| TO DO |
Tally every line of the records below that includes "liabilities", and reply with the total alone.

Transcribed page contents
============

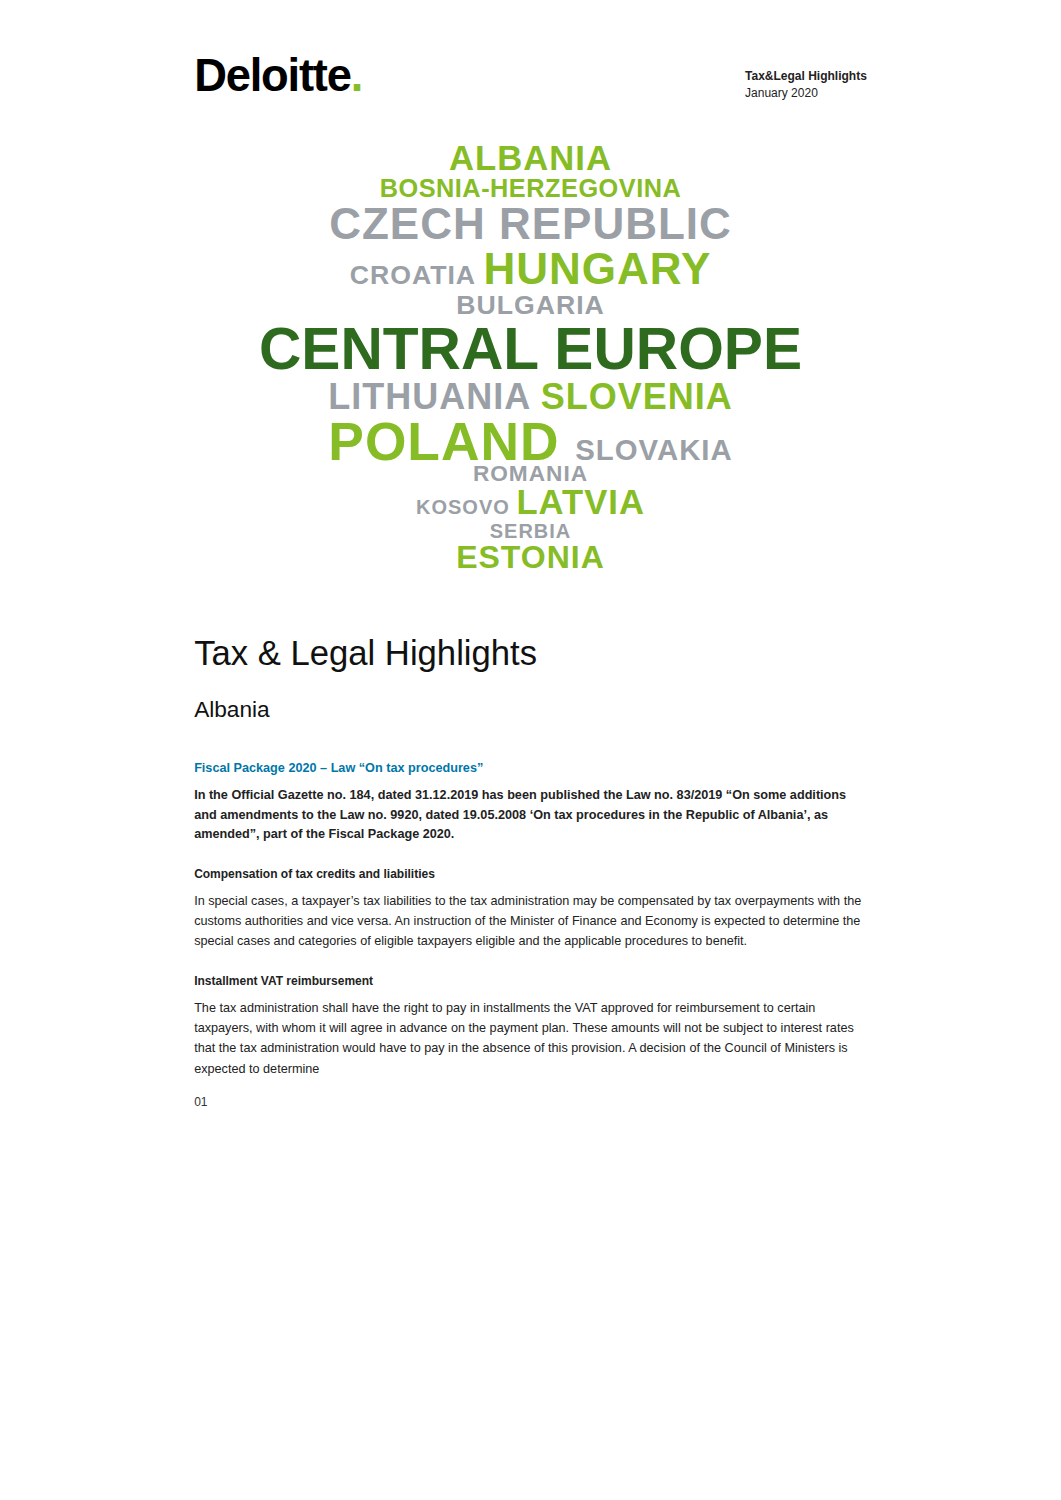Deloitte.
Tax&Legal Highlights
January 2020
ALBANIA
BOSNIA-HERZEGOVINA
CZECH REPUBLIC
CROATIA HUNGARY
BULGARIA
CENTRAL EUROPE
LITHUANIA SLOVENIA
POLAND SLOVAKIA
ROMANIA
KOSOVO LATVIA
SERBIA
ESTONIA
Tax & Legal Highlights
Albania
Fiscal Package 2020 – Law “On tax procedures”
In the Official Gazette no. 184, dated 31.12.2019 has been published the Law no. 83/2019 “On some additions and amendments to the Law no. 9920, dated 19.05.2008 ‘On tax procedures in the Republic of Albania’, as amended”, part of the Fiscal Package 2020.
Compensation of tax credits and liabilities
In special cases, a taxpayer’s tax liabilities to the tax administration may be compensated by tax overpayments with the customs authorities and vice versa. An instruction of the Minister of Finance and Economy is expected to determine the special cases and categories of eligible taxpayers eligible and the applicable procedures to benefit.
Installment VAT reimbursement
The tax administration shall have the right to pay in installments the VAT approved for reimbursement to certain taxpayers, with whom it will agree in advance on the payment plan. These amounts will not be subject to interest rates that the tax administration would have to pay in the absence of this provision. A decision of the Council of Ministers is expected to determine
01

============

| TASK RESPONSE |
2